━━━ Supplied material
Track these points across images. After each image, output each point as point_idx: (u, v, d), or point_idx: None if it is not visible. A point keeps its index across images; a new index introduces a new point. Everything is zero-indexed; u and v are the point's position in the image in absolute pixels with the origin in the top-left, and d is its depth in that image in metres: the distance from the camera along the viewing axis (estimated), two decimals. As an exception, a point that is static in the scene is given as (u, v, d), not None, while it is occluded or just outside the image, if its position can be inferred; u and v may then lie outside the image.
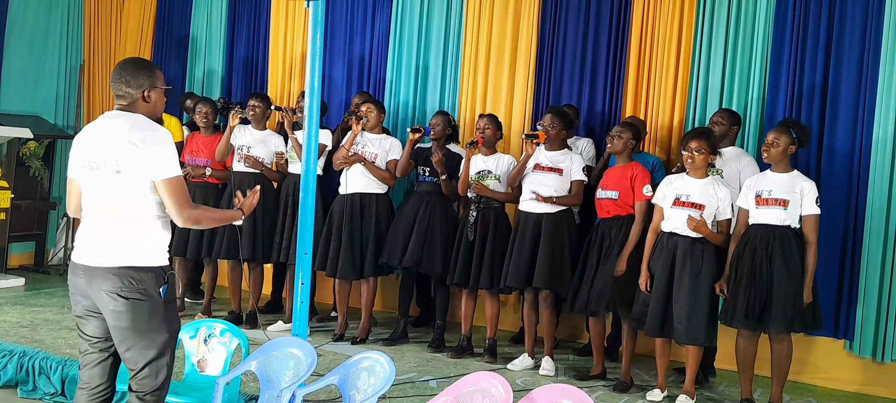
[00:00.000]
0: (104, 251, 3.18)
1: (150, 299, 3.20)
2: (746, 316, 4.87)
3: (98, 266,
━━━━━━
Your copy of the entries should be exact and free of pictures.

Track these points across images. After each image, output each point as point_idx: (u, v, d), or point_idx: None if it is not visible. A point keeps its index across images; a new index introduces a new point. Everything is zero-indexed; u and v are the point's position in the image in absolute pixels with the origin in the top-left, and d is its depth in that image in metres: the distance from the camera along the viewing axis (estimated), two decimals. As an exception, a point that is static in the scene is given as (u, v, d), not None, while it is occluded or just outside the image, if its position can be inferred; u and v may then lie outside the image.
[00:00.000]
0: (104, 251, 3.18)
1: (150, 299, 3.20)
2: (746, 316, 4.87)
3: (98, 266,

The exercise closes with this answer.